Interference by the process of investigation. Often the process of making a measurement itself distorts the characteristic being measured. For example, it may be hard to measure the level of adrenalin in the blood of a small mammal without affecting the adrenalin level in the process. Pitfall traps are often filled with a preservative, such as ethanol, but the ethanol attracts species of insect that normally feed on decaying fruit and use the fermentation products as a cue to find resources.
Investigator bias. Measurements can be strongly influenced by conscious or unconscious prejudice on the part of the investigator. We rarely undertake studies without some initial idea of what we are expecting, or we form ideas about the patterns we think we are seeing as the study progresses.
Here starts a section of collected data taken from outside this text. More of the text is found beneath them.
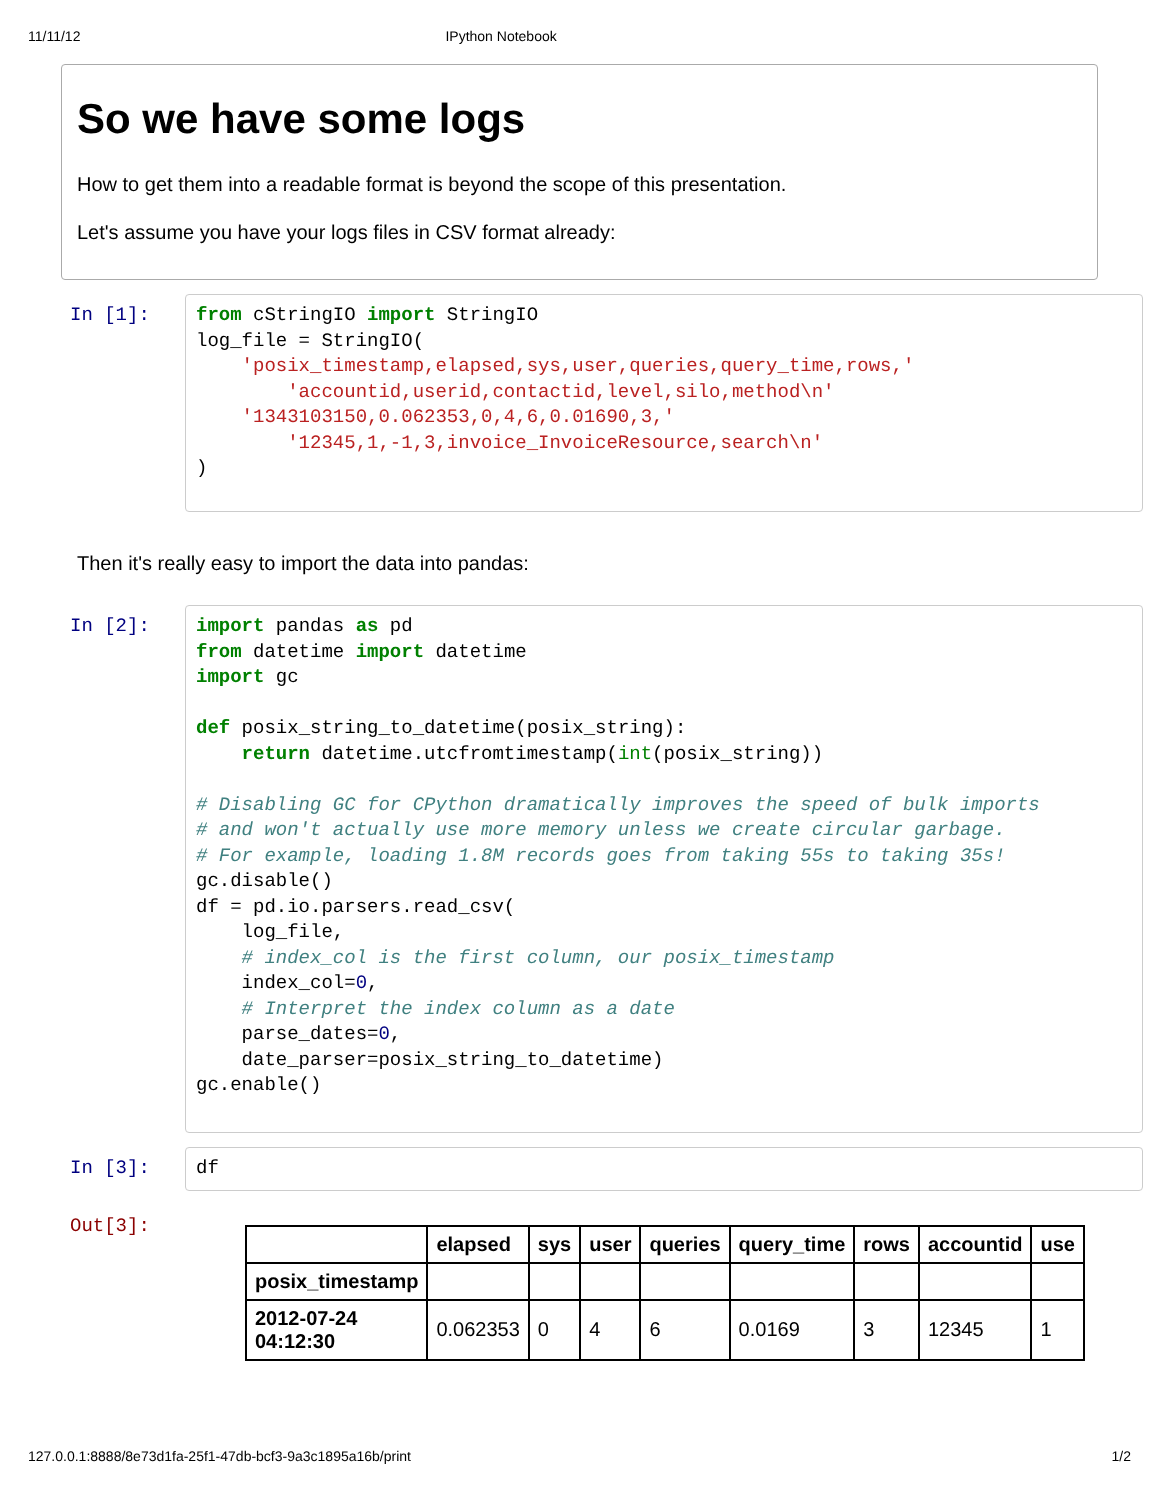11/11/12 IPython Notebook
So we have some logs
How to get them into a readable format is beyond the scope of this presentation.
Let's assume you have your logs files in CSV format already:
In [1]:
from cStringIO import StringIO log_file = StringIO( 'posix_timestamp,elapsed,sys,user,queries,query_time,rows,' 'accountid,userid,contactid,level,silo,method\n' '1343103150,0.062353,0,4,6,0.01690,3,' '12345,1,-1,3,invoice_InvoiceResource,search\n' )
Then it's really easy to import the data into pandas:
In [2]:
import pandas as pd from datetime import datetime import gc def posix_string_to_datetime(posix_string): return datetime.utcfromtimestamp(int(posix_string)) # Disabling GC for CPython dramatically improves the speed of bulk imports # and won't actually use more memory unless we create circular garbage. # For example, loading 1.8M records goes from taking 55s to taking 35s! gc.disable() df = pd.io.parsers.read_csv( log_file, # index_col is the first column, our posix_timestamp index_col=0, # Interpret the index column as a date parse_dates=0, date_parser=posix_string_to_datetime) gc.enable()
In [3]:
df
Out[3]:
| | elapsed | sys | user | queries | query_time | rows | accountid | use |
| --- | --- | --- | --- | --- | --- | --- | --- | --- |
| posix_timestamp | | | | | | | | |
| 2012-07-24 04:12:30 | 0.062353 | 0 | 4 | 6 | 0.0169 | 3 | 12345 | 1 |
127.0.0.1:8888/8e73d1fa-25f1-47db-bcf3-9a3c1895a16b/print 1/2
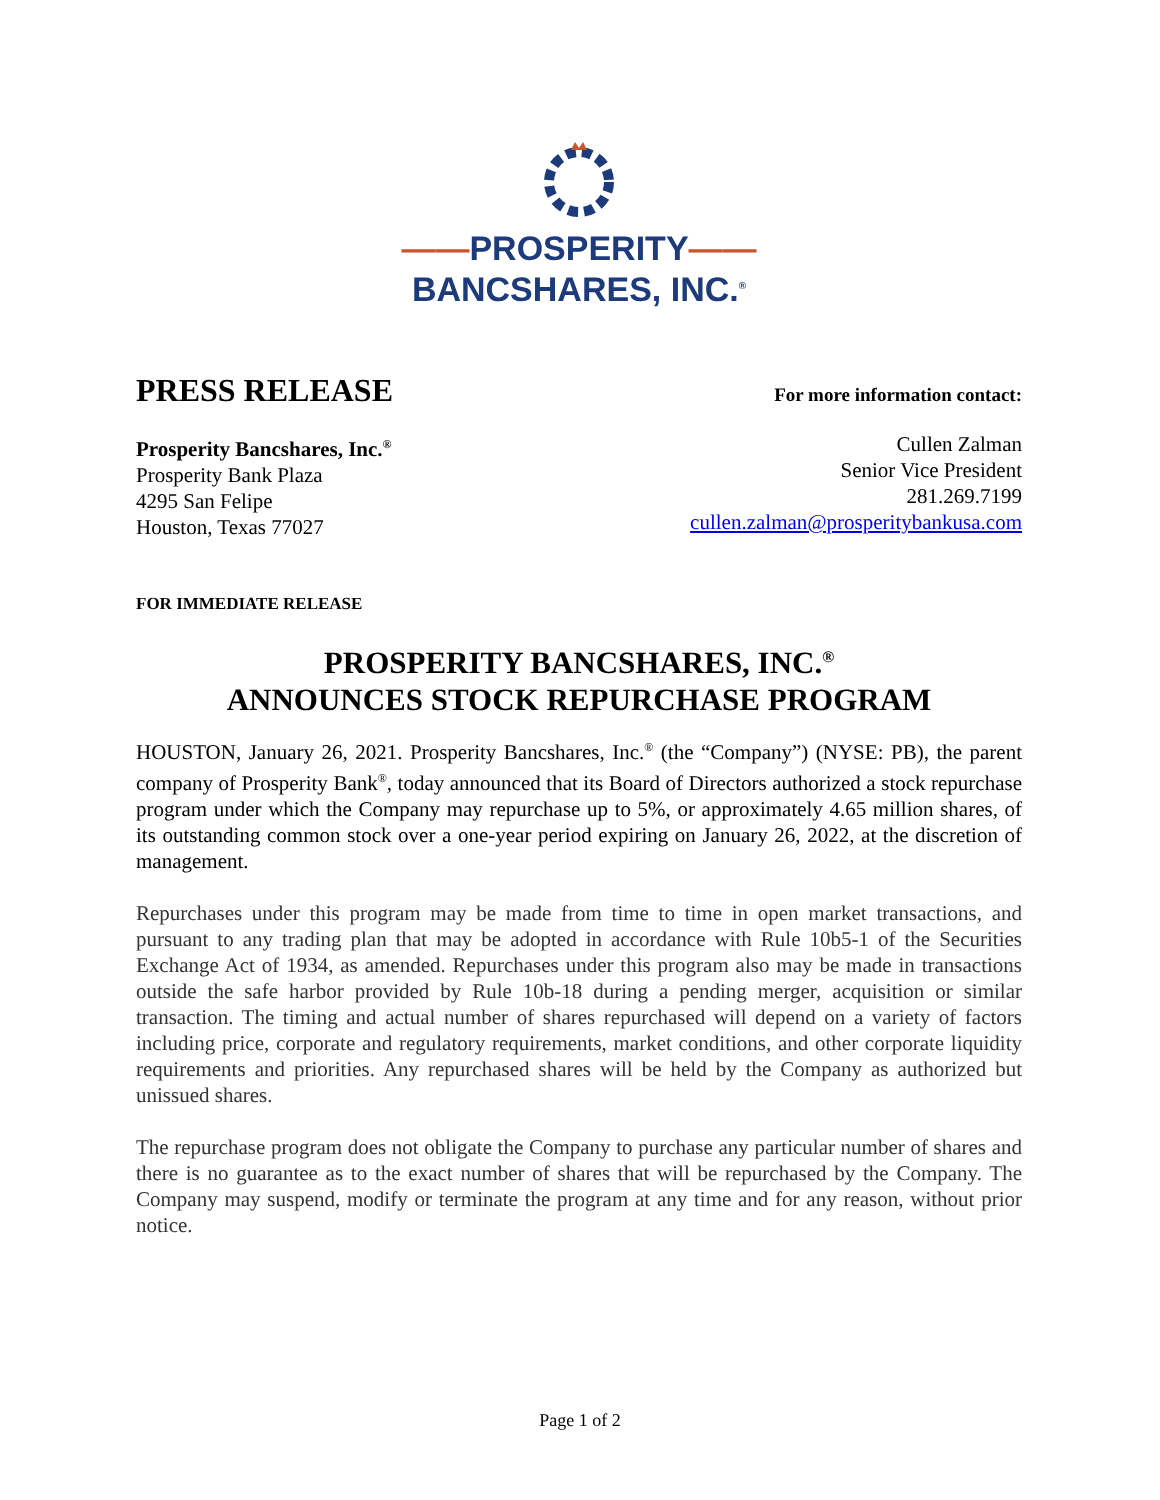——PROSPERITY——
BANCSHARES, INC.<sup>®</sup>
PRESS RELEASE
For more information contact:
Prosperity Bancshares, Inc.<sup>®</sup>
Prosperity Bank Plaza
4295 San Felipe
Houston, Texas 77027
Cullen Zalman
Senior Vice President
281.269.7199
cullen.zalman@prosperitybankusa.com
FOR IMMEDIATE RELEASE
PROSPERITY BANCSHARES, INC.<sup>®</sup>
ANNOUNCES STOCK REPURCHASE PROGRAM
HOUSTON, January 26, 2021. Prosperity Bancshares, Inc.<sup>®</sup> (the “Company”) (NYSE: PB), the parent company of Prosperity Bank<sup>®</sup>, today announced that its Board of Directors authorized a stock repurchase program under which the Company may repurchase up to 5%, or approximately 4.65 million shares, of its outstanding common stock over a one-year period expiring on January 26, 2022, at the discretion of management.
Repurchases under this program may be made from time to time in open market transactions, and pursuant to any trading plan that may be adopted in accordance with Rule 10b5-1 of the Securities Exchange Act of 1934, as amended. Repurchases under this program also may be made in transactions outside the safe harbor provided by Rule 10b-18 during a pending merger, acquisition or similar transaction. The timing and actual number of shares repurchased will depend on a variety of factors including price, corporate and regulatory requirements, market conditions, and other corporate liquidity requirements and priorities. Any repurchased shares will be held by the Company as authorized but unissued shares.
The repurchase program does not obligate the Company to purchase any particular number of shares and there is no guarantee as to the exact number of shares that will be repurchased by the Company. The Company may suspend, modify or terminate the program at any time and for any reason, without prior notice.
Page 1 of 2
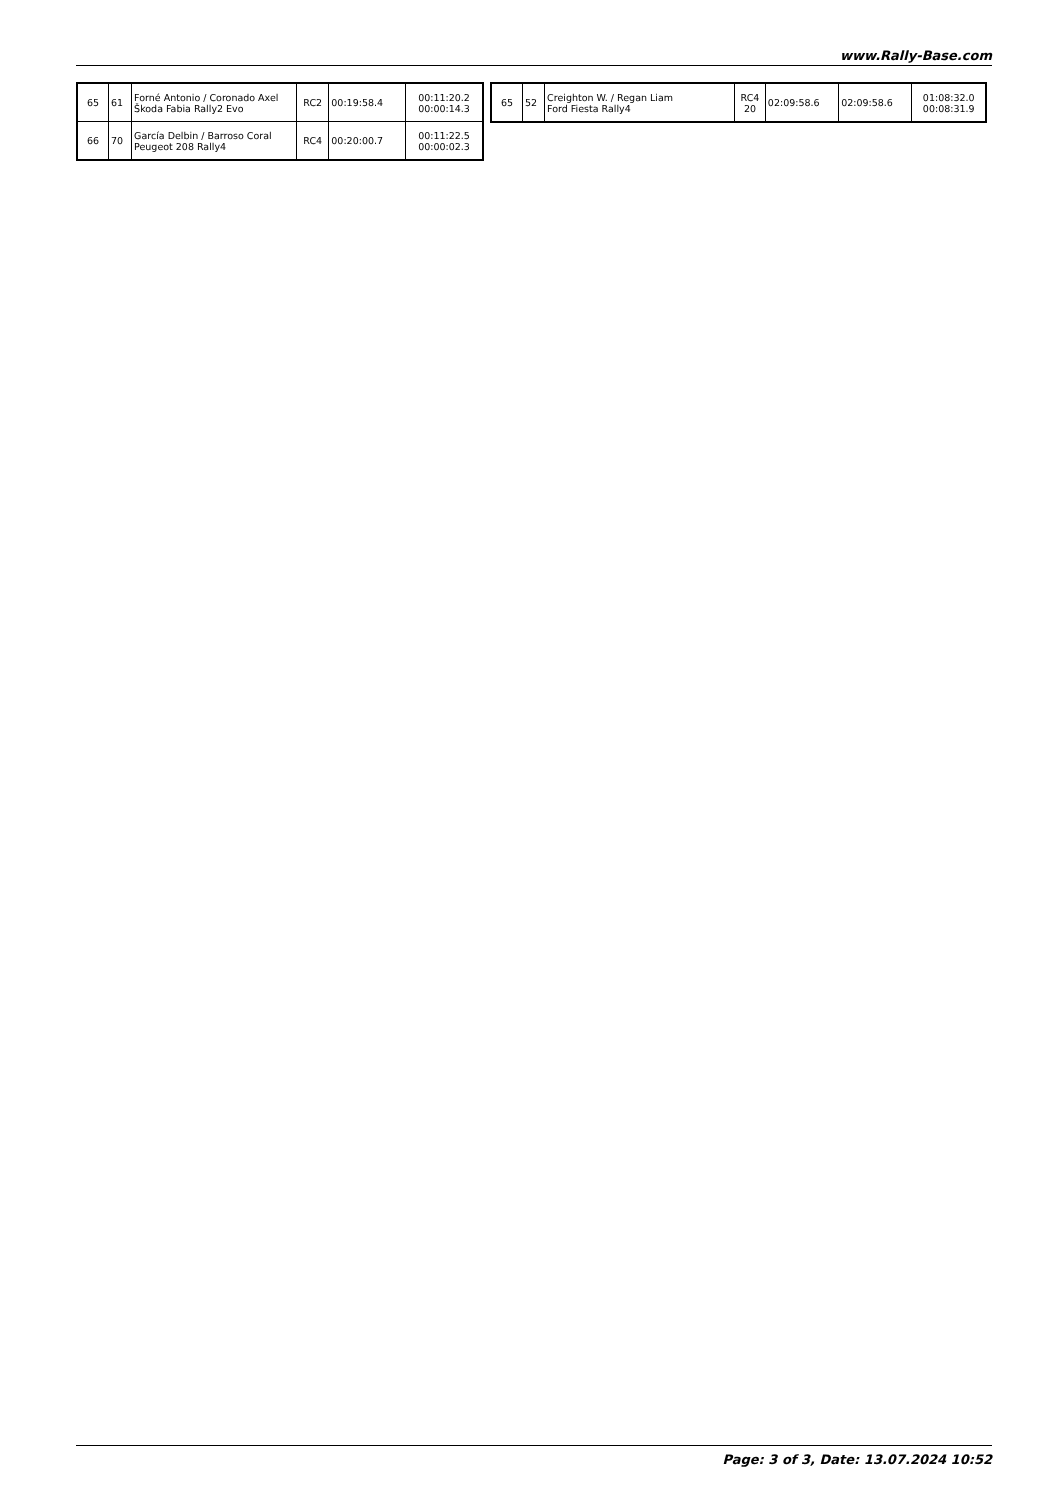www.Rally-Base.com
| 65 | 61 | Forné Antonio / Coronado Axel Škoda Fabia Rally2 Evo | RC2 | 00:19:58.4 | 00:11:20.2 00:00:14.3 |
| 66 | 70 | García Delbin / Barroso Coral Peugeot 208 Rally4 | RC4 | 00:20:00.7 | 00:11:22.5 00:00:02.3 |
| 65 | 52 | Creighton W. / Regan Liam Ford Fiesta Rally4 | RC4 20 | 02:09:58.6 | 02:09:58.6 | 01:08:32.0 00:08:31.9 |
Page: 3 of 3, Date: 13.07.2024 10:52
For example, rounding up ‘in between’ values in the samples you are expecting to have large values and rounding down where a smaller value is expected, or having another ‘random’ throw of a quadrat when it doesn’t land in a ‘typical’ bit of habitat.
The ways in which biases, conscious and unconscious, can affect our investigations are many, often subtle, and sometimes serious. Sutherland (1994) gives an illuminating and sometimes frightening catalogue of the ways in which biases affect our perception of the world and the judgements we make about it. The message is that the results we get from an investigation must always be judged and interpreted with respect to the nature of the data used to derive them—if the data are suspect, the results will be suspect too.